◆ **TEXT SEGMENT**
┌────────
ITEM 6. MANAGEMENT'S DISCUSSION AND ANALYSIS OF FINANCIAL CONDITION AND RESULTS
OF OPERATIONS
THE FOLLOWING DISCUSSION SHOULD BE READ IN CONJUNCTION WITH THE
FINANCIAL STATEMENTS OF THE COMPANY AND ACCOMPANYING NOTES SET FORTH THEREIN.
GENERAL
The Company operated two wholly owned subsidiaries, BDMC, the Company's
retail production arm originating both conforming and non-Conforming products,
and DMP, the non-conforming production platform for the Company. DMP originated
non-conforming loans on a wholesale basis through mortgage brokers, mortgage
bankers and lenders.
The following comparative analysis and discussion may be misleading due
to the following. Information includes nine months of operations of Bankers
Direct Mortgage Corporation "BDMC" and eleven months for Direct Mortgage
Partners "DMP", and the subsequent filing for a voluntary petition for relief
under Chapter 11 of Title 11 of the United States Code.
└────────
◆ **PROVIDED DATA**
┌────────
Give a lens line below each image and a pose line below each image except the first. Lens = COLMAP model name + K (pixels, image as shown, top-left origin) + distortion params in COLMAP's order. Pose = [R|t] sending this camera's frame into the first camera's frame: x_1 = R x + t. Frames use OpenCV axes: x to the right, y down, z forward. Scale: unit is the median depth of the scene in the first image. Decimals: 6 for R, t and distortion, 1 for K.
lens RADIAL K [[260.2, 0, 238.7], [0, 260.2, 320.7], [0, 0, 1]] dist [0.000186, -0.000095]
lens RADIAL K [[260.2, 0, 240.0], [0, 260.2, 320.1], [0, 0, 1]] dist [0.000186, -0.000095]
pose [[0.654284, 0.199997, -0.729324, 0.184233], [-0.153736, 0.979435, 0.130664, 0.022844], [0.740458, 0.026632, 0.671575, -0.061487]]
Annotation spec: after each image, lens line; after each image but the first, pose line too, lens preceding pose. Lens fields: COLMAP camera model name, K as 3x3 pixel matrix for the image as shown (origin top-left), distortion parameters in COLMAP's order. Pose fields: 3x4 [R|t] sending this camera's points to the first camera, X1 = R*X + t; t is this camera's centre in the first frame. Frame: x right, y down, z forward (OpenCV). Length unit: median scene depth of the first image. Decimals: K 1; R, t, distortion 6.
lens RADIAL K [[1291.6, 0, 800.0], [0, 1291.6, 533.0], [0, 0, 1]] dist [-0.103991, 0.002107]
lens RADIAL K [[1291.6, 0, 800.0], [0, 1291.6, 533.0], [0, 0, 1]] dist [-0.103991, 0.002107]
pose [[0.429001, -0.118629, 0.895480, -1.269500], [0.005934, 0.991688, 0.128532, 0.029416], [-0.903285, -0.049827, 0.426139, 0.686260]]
└────────
┌────────
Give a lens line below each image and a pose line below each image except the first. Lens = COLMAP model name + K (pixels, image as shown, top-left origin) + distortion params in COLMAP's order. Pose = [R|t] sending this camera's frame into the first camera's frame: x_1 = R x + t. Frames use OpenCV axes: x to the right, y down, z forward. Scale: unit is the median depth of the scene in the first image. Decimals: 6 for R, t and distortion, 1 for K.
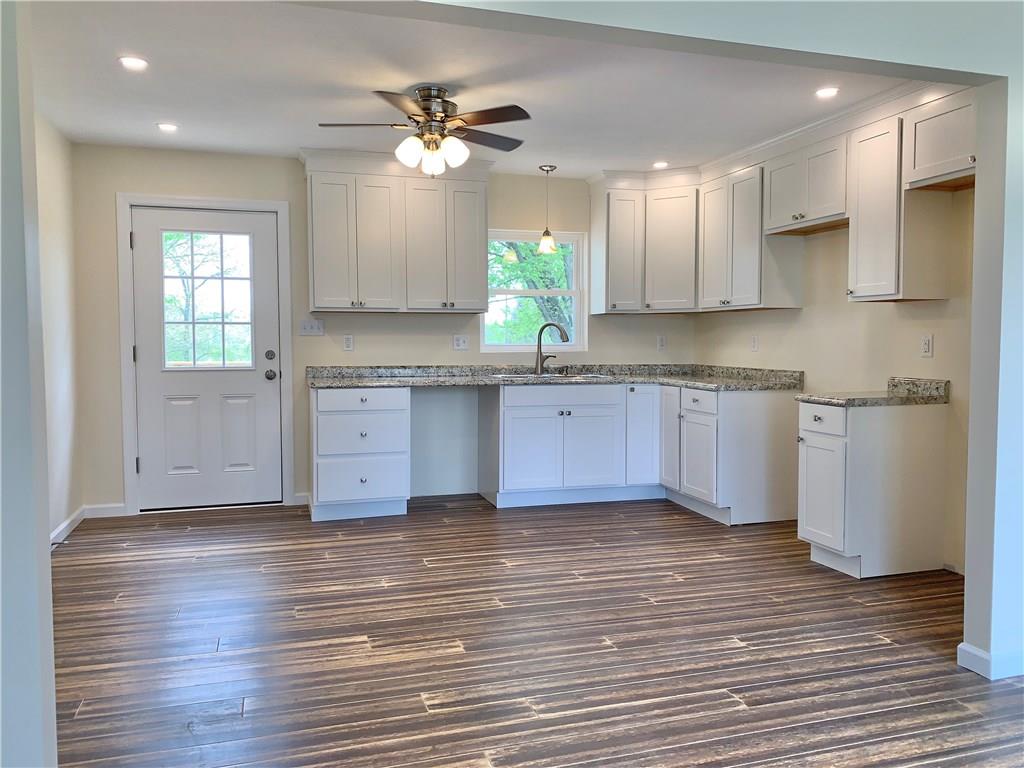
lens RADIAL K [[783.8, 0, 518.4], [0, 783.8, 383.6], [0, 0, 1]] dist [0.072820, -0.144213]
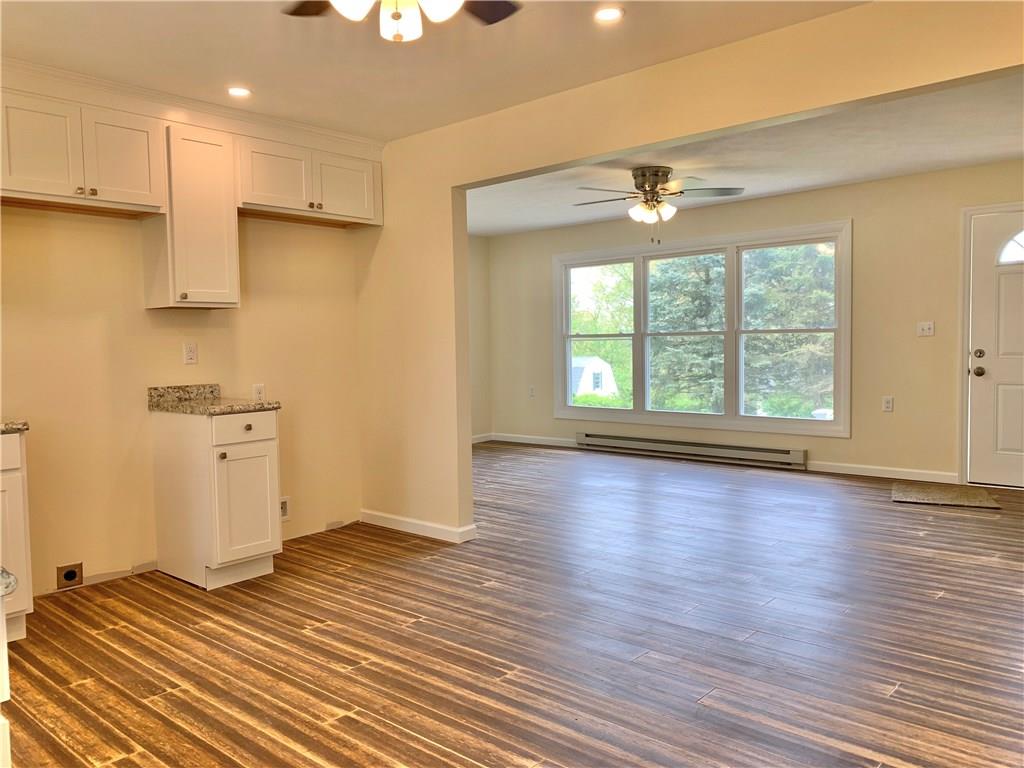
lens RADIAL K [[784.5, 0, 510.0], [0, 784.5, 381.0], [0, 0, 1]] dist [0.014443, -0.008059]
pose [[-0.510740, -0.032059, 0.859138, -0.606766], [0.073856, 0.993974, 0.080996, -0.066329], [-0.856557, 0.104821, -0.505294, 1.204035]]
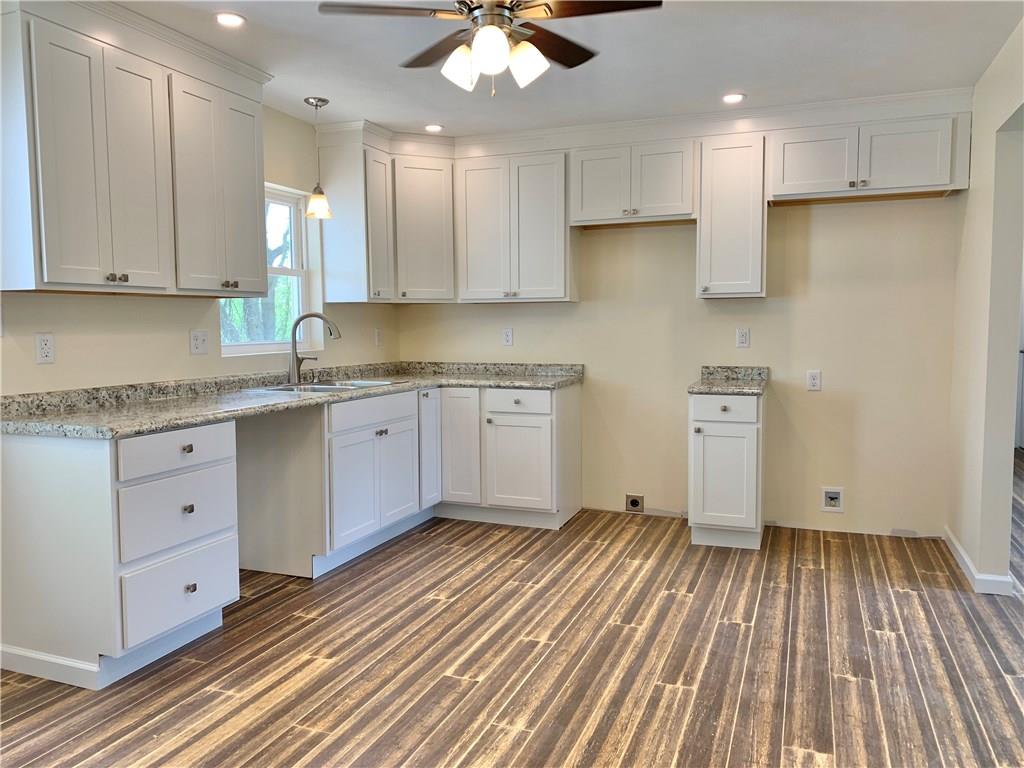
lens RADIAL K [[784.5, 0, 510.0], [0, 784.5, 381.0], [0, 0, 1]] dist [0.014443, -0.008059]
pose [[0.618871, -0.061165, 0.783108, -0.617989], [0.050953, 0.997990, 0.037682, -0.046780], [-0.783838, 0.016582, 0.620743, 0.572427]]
└────────
◆ **EXERCISE**
Write out the passage of the management discussion that begins with the words containing "ITEM 6. MANAGEMENT'S" and ends with "SET FORTH THEREIN.". The rows come from a separate source.

◆ **TASK RESULT**
ITEM 6. MANAGEMENT'S DISCUSSION AND ANALYSIS OF FINANCIAL CONDITION AND RESULTS
OF OPERATIONS
THE FOLLOWING DISCUSSION SHOULD BE READ IN CONJUNCTION WITH THE
FINANCIAL STATEMENTS OF THE COMPANY AND ACCOMPANYING NOTES SET FORTH THEREIN.